GCD with prime factorisation demonstration

Question

Let $$a=p_{1}^{\alpha_{1}}...p_{r}^{\alpha_{r}}$$ be prime factorisation of a.

Let $$b=p_{1}^{\beta_{1}}...p_{r}^{\beta_{r}}$$ be prime factorisation of b.

Let $$\gamma_{i}= Min(\alpha_{i},\beta_{i}), i=1,...,r$$

Show that $$GCD(a,b)=p_{1}^{\gamma_{1}}...p_{r}^{\gamma_{r}}$$

Any suggestions?

Answer 1

Let $GCD(a,b)=d=p_{1}^{\lambda_{1}}......p_{r}^{\lambda_{r}}. $ Let ${\lambda_{i}\geq\gamma_{i}}.$ Then $p_{i}^{\alpha_{i}}\leq p_{i}^{\lambda_{i}}.$ Hence $p_{i}^{\lambda_{i}} $will not devide $p_{i}^{\alpha_{i}}$. hence D will not devide a. Thus d is not GCD. Hence $\lambda_{i}=\gamma_{i}$

Answer 2

1. Show that it is a divisor of both $a$ and $b$
2. Show that no larger number is a divisor of both at the same time

For this you need to know how to tell from the prime factorisation whether one number divides another. Do you know how to do that?

Answer 3

let$\gamma_i\gt\min(a_i,b_i)$ then it GCD won't divide $a_i or b_i$

which is a contradiction to definition of GCD

WRITTEN INSTRUCTION A> In the forum thread on the GCD, how is $\gamma_i$ defined in the question?

[Saved data entries]
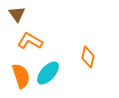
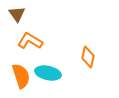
cyan ellipse: rotated 60 degrees clockwise
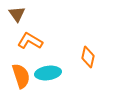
cyan ellipse: rotated 20 degrees counterclockwise
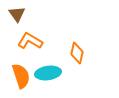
orange diamond: moved 11 px left, 4 px up
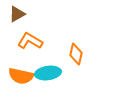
brown triangle: rotated 36 degrees clockwise
orange diamond: moved 1 px left, 1 px down
orange semicircle: rotated 120 degrees clockwise
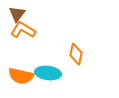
brown triangle: rotated 24 degrees counterclockwise
orange L-shape: moved 7 px left, 11 px up
cyan ellipse: rotated 15 degrees clockwise
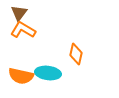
brown triangle: moved 2 px right, 1 px up
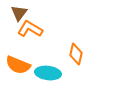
orange L-shape: moved 7 px right, 1 px up
orange semicircle: moved 3 px left, 11 px up; rotated 10 degrees clockwise
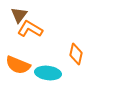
brown triangle: moved 2 px down
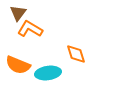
brown triangle: moved 1 px left, 2 px up
orange diamond: rotated 30 degrees counterclockwise
cyan ellipse: rotated 15 degrees counterclockwise
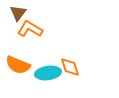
orange diamond: moved 6 px left, 13 px down
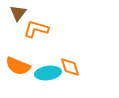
orange L-shape: moved 6 px right; rotated 15 degrees counterclockwise
orange semicircle: moved 1 px down
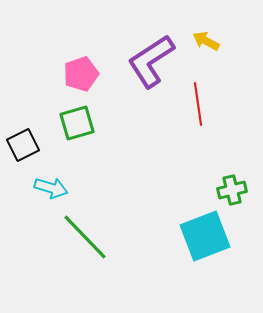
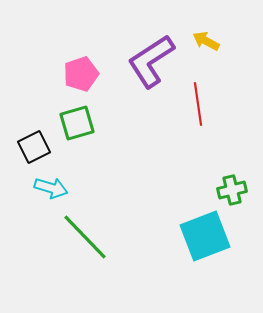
black square: moved 11 px right, 2 px down
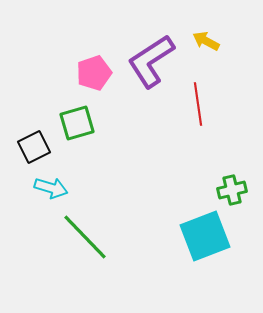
pink pentagon: moved 13 px right, 1 px up
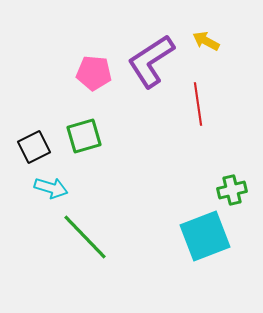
pink pentagon: rotated 24 degrees clockwise
green square: moved 7 px right, 13 px down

WRITTEN INSTRUCTION B> Print the lines of the records from the line with "brown triangle: moved 2 px down" up to and including the line with "orange diamond: moved 6 px left, 13 px down", leaving out the pictures.

CORRECT ANSWER A> $\gamma_i$ is the minimum of $\alpha_i$ and $\beta_i$, for $i = 1, \dots, r$.

CORRECT ANSWER B>
brown triangle: moved 2 px down
brown triangle: moved 1 px left, 2 px up
orange diamond: rotated 30 degrees counterclockwise
cyan ellipse: rotated 15 degrees counterclockwise
orange diamond: moved 6 px left, 13 px down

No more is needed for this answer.